Using the app’s built-in scanner, shoppers scan items as they go, enabling Ubamarket to tot up prices, and remove items from your list as they are located and added to the trolley.

Finally, and crucially, at the checkout, there are no queues to negotiate – just tap your smartphone at a payment point and payment is taken. No conveyor belts, no onerous repackaging of items at the other side of the till. Sadly, the app cannot assist with transferring your bags into the boot of your car.
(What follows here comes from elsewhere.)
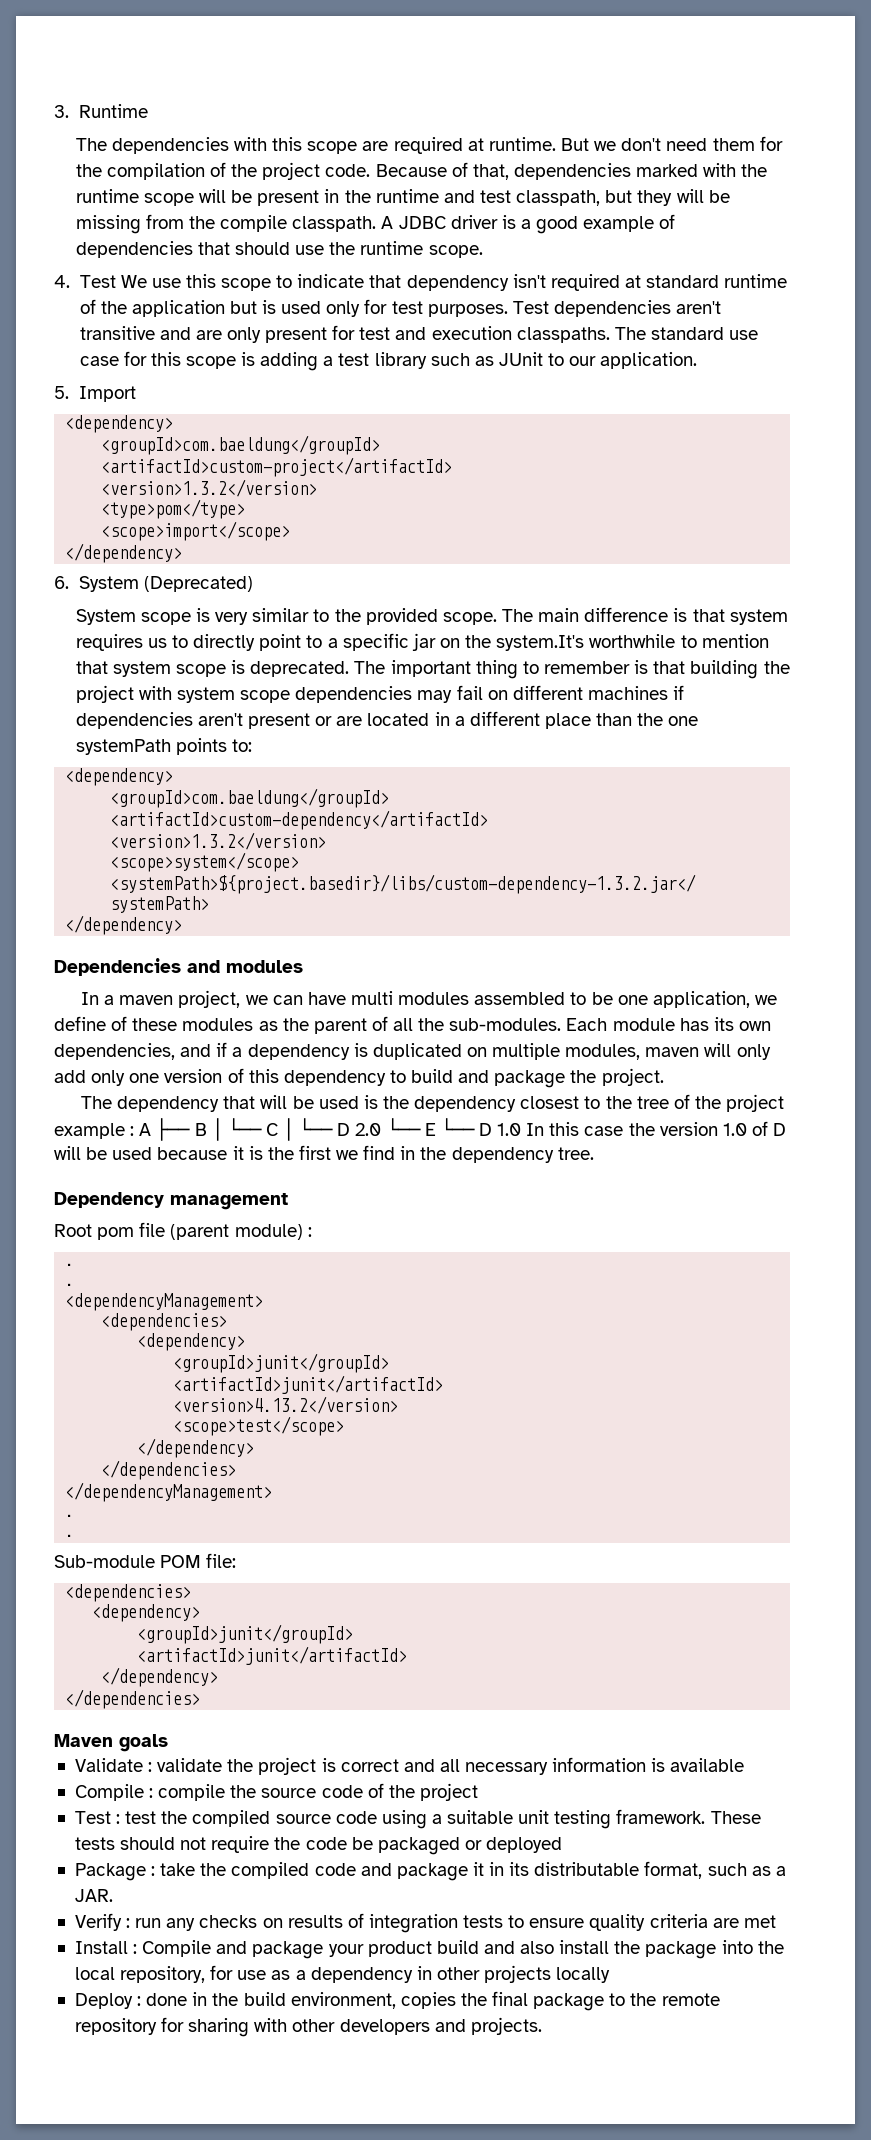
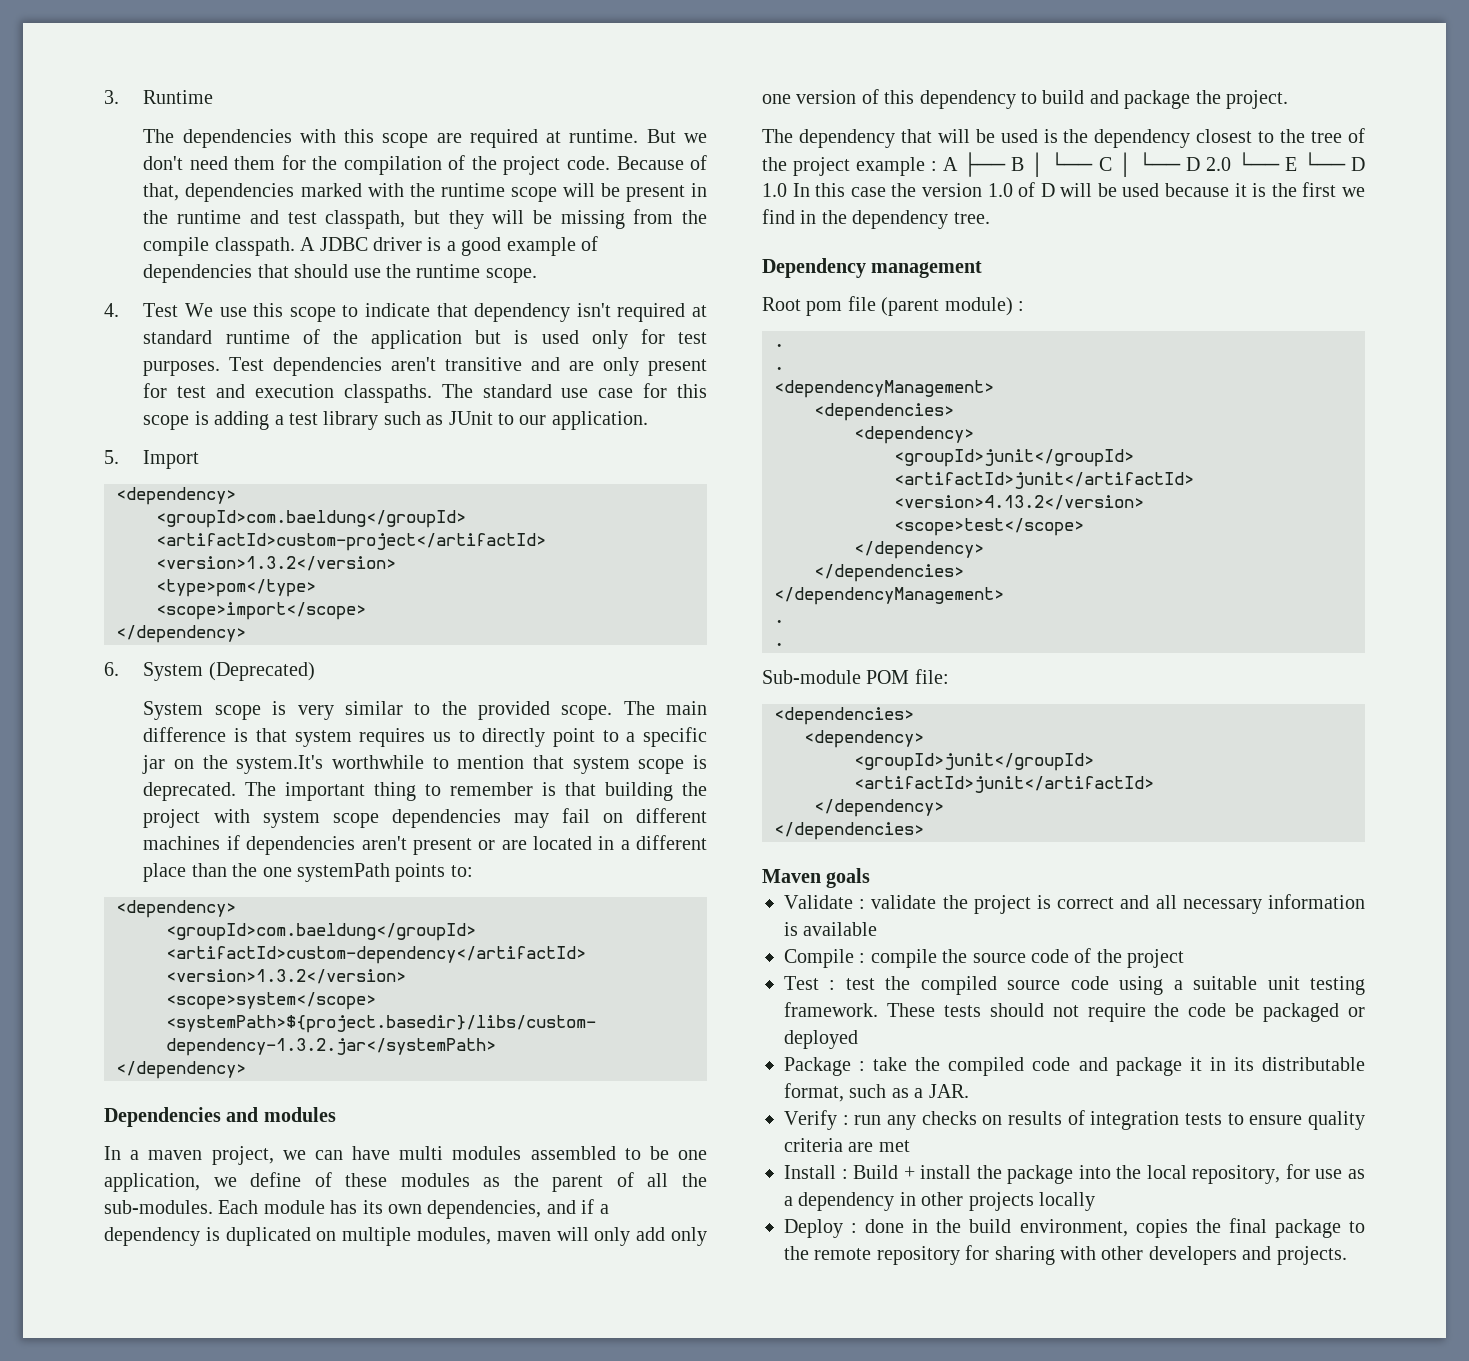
[142,1940,555,1959] Compile and package your product build and also -> [853,1165,915,1179] Build +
The idea is the brainchild of Will Broome, CEO, and has been built and developed by a network of “the finest technicians, system architects, designers, project managers, coders, developers from all over the world”, he says, as well as with help from co-founder Luke Davis. Those familiar with the start-up scene may recognise the names – Broome and Davis are also the team behind Crowdfinders, who run events on behalf of the crowdfunding industry – Davis is also CEO of IW Capital, a Private Equity House in Mayfair.

“We as consumers are more demanding than ever! I hope Ubamarket™ will be the saviour of the supermarket, and streamline our shopping experience, whilst boosting the footfall for retailers” says Broome in a recent press release.

The app has been launched in conjunction with HTEC Ltd, a “leading payment and loyalty solutions supplier”, who are part of Universe Group Plc, owners of supermarket and grocery store chains Morrisons, Budgens, Nisa and Spar, and is due for launch in stores before the end of the year. Ubamarket say their app can be compatible with any store in the UK within three days of installation.

Ubamarket’s patent-pending technology may well come as a relief to the UK’s beleaguered shoppers, as the company says that research shows 66% of UK shoppers are frustrated by the nation’s 10,308 supermarkets and have indicated a preference for doing their shopping online.

In a “nationally representative” survey of over 2,000 adults, over a quarter agreed that grocery shopping was their least favourite shopping activity, 17.8 million cited long checkout queues as their top deterrent from buying food in-store, and nearly 70% said they were actively looking for a solution that combined online efficiency with the benefits of the in-store experience.

Up to 4.2 million fed-up Millennials have reportedly reduced the amount of grocery shopping they do, whilst a further 82% are searching for an online / offline solution.

Hey Presto! Could Ubamarket be poised to end a generation of grocery shopping hell? Because the app can link seamlessly to customer’s loyalty cards, shoppers can expect to receive targeted, real-time offers as they shop, which will doubtless delight some, and infuriate others.

So far, the Ubamarket has been successfully trialled at Warner’s Budgens in Moreton-in-Marsh, Gloucestershire, but Broome has promised that “chances are, it’ll be in a store near you soon.”

Says Guy Warner, MD of Warner’s Budgens Supermarkets, “I’m delighted to be the first store in the world to offer Ubamarket to our Taste Club members and customers, I feel that this revolutionary new app will effectively bridge the gap between online convenience and the in-store experience that Warner’s Budgens shoppers enjoy.”

Broome has described the development of the app to date as “Darwinian”. If shoppers agree, one small step with a trolley may well come to be viewed as a giant leap for mankind.

But will it work in smaller grocers, or will 100 trolley wielding shoppers with eyes glued to their smartphone screens be constantly bumping into one another? Perhaps, in time, Ubamarket will find an ingenious solution to that, too.